Georgetown University Hospital, Washington, DC, USA.

Purpose: As rates of bilateral prophylactic mastectomy and contralateral prophylactic mastectomy have increased over the past decade, bilateral microvascular breast reconstruction has played an increasing role in breast cancer care. Data on unilateral flap failure in bilateral microvascular breast reconstructions has been lacking, and strategies to address the challenges encountered in this situation are needed.
Methods: A retrospective review of all simultaneous bilateral microvascular breast reconstructions performed by the senior author from July1999-July 2008 was performed. Flap failures were identified and reviewed for operative parameters, causes of flap loss, and techniques used for secondary reconstruction.
Results: We identified 557 consecutive patients who underwent 728 microvascular breast reconstructions between July 1999 and July 2008. Bilateral reconstructions were performed in 171 patients (30.7%) and unilateral reconstructions were performed in 386 patients (69.3%).
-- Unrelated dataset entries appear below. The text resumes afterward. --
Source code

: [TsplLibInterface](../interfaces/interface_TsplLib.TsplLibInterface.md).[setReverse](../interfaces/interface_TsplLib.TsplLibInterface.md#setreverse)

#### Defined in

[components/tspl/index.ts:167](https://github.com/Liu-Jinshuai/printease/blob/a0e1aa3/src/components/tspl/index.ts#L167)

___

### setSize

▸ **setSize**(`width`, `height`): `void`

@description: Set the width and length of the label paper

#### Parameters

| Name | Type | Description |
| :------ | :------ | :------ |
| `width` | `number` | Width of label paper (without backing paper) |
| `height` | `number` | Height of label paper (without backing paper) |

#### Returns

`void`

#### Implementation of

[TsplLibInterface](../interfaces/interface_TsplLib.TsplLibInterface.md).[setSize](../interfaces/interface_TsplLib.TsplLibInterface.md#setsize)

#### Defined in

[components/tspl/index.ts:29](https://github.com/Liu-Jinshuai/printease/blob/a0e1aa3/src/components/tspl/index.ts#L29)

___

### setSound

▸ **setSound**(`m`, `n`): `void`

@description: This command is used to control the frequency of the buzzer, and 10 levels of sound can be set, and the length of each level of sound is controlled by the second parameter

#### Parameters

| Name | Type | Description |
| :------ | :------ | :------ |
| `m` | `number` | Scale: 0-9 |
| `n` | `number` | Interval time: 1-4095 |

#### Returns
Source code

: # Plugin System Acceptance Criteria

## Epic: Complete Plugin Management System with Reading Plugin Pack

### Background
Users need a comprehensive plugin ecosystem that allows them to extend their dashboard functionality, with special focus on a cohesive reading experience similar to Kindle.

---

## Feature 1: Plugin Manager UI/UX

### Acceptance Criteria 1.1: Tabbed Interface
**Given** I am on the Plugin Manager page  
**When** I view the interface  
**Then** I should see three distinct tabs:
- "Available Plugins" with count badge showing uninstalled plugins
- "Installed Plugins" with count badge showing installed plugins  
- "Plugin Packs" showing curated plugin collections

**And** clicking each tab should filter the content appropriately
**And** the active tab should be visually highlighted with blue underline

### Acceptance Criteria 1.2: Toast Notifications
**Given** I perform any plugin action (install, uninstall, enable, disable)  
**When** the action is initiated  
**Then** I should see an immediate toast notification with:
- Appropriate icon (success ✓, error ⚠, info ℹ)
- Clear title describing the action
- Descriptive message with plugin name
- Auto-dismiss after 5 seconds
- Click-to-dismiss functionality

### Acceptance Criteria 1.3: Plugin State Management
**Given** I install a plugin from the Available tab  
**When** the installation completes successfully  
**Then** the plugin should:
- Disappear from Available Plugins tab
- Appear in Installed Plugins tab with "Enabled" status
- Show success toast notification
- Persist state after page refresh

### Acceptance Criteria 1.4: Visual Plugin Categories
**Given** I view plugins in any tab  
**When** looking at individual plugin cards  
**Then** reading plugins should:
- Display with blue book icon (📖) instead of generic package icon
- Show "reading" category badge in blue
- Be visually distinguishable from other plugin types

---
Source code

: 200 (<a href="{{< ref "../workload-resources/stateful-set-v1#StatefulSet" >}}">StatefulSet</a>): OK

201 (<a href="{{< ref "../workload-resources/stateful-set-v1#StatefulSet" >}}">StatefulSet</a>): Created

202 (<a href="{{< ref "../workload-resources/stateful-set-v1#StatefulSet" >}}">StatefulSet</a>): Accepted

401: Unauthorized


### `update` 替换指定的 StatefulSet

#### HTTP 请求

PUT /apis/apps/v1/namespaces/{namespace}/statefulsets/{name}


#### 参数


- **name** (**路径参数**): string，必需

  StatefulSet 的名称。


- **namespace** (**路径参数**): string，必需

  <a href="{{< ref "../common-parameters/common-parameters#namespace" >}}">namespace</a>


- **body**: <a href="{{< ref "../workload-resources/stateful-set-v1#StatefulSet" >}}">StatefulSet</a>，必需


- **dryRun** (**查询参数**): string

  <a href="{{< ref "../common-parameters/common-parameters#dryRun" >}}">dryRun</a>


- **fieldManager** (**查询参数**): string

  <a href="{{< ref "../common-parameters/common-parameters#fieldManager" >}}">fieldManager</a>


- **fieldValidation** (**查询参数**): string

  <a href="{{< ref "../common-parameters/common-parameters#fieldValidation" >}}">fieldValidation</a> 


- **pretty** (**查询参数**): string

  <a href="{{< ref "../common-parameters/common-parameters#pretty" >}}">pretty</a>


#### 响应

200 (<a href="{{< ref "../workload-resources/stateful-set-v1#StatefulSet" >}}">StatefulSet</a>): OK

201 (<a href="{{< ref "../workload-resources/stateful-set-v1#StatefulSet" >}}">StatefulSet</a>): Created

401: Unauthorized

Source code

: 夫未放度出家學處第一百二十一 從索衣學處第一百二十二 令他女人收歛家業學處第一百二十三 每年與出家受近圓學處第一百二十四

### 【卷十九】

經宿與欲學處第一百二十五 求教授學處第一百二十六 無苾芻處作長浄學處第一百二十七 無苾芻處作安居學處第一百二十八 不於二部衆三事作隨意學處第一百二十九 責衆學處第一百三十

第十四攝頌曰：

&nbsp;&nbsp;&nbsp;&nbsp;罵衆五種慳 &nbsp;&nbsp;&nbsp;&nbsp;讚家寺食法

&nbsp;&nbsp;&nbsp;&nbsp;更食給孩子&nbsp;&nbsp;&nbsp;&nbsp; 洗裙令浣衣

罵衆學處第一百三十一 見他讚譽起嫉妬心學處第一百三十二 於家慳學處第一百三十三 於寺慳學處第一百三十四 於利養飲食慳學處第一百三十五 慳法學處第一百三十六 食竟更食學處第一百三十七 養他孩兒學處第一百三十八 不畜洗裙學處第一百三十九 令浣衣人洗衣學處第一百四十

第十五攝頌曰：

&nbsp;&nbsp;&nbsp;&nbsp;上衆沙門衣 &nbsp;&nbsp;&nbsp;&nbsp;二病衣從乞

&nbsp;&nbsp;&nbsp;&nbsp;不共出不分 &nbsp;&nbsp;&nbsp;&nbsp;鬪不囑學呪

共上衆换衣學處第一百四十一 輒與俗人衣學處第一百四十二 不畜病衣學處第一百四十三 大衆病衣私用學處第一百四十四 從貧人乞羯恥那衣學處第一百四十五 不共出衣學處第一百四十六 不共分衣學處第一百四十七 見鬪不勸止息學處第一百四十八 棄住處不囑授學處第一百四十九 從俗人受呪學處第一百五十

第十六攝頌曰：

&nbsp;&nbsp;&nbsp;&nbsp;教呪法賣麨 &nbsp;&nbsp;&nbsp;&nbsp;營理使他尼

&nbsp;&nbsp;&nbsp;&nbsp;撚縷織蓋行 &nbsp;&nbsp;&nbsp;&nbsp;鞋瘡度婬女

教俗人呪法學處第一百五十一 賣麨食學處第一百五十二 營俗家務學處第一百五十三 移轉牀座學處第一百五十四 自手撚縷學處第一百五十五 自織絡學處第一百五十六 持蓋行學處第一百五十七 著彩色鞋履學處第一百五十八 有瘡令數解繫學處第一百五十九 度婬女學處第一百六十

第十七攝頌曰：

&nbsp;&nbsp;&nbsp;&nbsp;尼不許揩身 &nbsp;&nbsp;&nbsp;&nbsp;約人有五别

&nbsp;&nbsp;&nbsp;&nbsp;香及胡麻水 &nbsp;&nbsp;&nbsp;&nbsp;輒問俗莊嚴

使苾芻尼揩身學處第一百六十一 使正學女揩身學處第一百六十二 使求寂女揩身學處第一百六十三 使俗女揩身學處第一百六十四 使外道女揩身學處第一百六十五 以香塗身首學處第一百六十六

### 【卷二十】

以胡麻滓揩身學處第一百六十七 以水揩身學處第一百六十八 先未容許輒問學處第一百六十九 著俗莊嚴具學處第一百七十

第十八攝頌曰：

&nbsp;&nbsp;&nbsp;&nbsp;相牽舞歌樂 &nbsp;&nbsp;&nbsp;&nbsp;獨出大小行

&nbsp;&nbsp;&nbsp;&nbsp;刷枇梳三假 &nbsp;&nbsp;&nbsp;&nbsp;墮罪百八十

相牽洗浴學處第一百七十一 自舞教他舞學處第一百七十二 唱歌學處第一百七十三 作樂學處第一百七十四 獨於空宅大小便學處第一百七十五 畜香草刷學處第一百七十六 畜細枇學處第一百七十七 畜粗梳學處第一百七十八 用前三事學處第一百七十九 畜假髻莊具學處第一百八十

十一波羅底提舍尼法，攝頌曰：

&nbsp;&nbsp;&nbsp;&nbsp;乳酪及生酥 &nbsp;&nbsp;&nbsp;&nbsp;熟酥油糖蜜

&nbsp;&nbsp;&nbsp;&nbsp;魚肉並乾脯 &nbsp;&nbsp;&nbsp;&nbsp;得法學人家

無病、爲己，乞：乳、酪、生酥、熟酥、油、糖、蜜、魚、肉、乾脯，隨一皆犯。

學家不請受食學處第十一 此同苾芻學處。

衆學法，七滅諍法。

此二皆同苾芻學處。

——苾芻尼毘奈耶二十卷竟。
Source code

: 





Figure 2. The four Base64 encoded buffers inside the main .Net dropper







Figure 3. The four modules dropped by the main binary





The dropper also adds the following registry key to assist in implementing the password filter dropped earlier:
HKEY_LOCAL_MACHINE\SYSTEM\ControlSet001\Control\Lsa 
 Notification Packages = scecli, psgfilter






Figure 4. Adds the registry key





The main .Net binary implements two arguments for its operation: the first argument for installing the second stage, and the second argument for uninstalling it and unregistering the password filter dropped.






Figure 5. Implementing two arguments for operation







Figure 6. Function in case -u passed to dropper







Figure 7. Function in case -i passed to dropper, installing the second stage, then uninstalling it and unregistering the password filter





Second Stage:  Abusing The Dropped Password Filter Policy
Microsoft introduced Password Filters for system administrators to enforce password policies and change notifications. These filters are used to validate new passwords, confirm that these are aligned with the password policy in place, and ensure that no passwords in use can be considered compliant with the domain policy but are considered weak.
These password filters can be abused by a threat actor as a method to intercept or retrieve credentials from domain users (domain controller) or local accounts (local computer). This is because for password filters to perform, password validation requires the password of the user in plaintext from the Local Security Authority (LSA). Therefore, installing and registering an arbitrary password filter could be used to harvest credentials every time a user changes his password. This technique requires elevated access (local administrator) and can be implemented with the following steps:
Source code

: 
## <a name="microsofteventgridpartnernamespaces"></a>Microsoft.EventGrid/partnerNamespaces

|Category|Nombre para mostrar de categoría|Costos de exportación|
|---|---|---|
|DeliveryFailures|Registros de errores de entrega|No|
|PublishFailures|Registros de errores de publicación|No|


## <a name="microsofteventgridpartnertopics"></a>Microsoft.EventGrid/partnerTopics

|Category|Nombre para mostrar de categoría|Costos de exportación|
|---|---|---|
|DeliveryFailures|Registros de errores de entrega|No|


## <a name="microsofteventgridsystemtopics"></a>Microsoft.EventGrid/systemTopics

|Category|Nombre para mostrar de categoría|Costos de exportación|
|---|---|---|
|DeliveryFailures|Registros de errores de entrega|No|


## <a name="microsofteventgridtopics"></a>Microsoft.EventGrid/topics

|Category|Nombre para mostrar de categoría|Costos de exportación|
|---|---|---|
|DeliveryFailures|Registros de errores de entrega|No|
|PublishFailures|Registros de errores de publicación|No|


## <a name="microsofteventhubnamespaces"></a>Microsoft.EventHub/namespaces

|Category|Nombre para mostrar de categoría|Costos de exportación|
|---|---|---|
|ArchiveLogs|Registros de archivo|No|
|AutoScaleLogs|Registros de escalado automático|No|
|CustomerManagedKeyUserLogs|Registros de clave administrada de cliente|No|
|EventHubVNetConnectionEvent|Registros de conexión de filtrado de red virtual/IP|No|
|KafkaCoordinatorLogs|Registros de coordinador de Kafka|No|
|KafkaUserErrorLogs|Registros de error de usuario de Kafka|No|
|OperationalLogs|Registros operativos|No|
The mean age of our sample was 46 years (range 34 - 59), and mean follow-up was 32.1 months (range 5 - 127 months).
Flap failure occurred in 20 of 728 flaps, yielding an overall failure rate of 2.7%. Flap failure occurred in 8 of 386 flaps (2.1%) performed in the setting of unilateral reconstructions, and in 12 of 342 flaps (3.5%) performed in the setting of bilateral reconstruction. No significant difference in the incidence of flap failure was observed between unilateral and bilateral reconstructions (p = 0.24).
There was a 3.8% failure rate (8/212) for immediate reconstructions compared to a 3.4% failure rate (4/118) for delayed reconstructions, revealing no statistical difference between flap failure rates as a function of timing (p = 0.56)
When bilateral reconstructions and flap failures were stratified by flap type, we noted that 1 of 108 (0.9%) MS-TRAM flaps failed, and 11 of 228 (4.8%) DIEP flaps failed. No failures were observed in SGAP reconstructions. There was no statistical difference between rates of free flap failure as a function of flap type performed, but DIEP did approach significance (p=0.067) for increased odds of failure.
Causes of flap failure included venous insufficiency (6/12, 50%), lack of adequate perforator anatomy (3/12, 25%) and perforator injury during dissection (2/12, 17%), and late flap necrosis (1/12, 8%). Secondary reconstruction with tissue expanders and implants was performed in 11/12 patients who underwent an average of 2.25 additional procedures to complete reconstruction.
Conclusions: Bilateral autologous breast reconstruction can be performed with an acceptably low failure rate in both the immediate and delayed settings. The higher rate of flap failure amongst bilateral reconstructions is largely secondary to the obligation to use both sides of the abdominal donor tissue, compared to unilateral reconstructions in which the ideal side may be chosen. When failure does occur, prosthetic reconstruction to replace the failed flap is an excellent option. When the situation permits, the prosthetic reconstruction should be performed prior to the microvascular reconstruction, as the autologous tissue can be better shaped and modified to match the prosthetic side than vice versa. Employing these techniques can ultimately result in successful bilateral reconstructions despite free flap failure.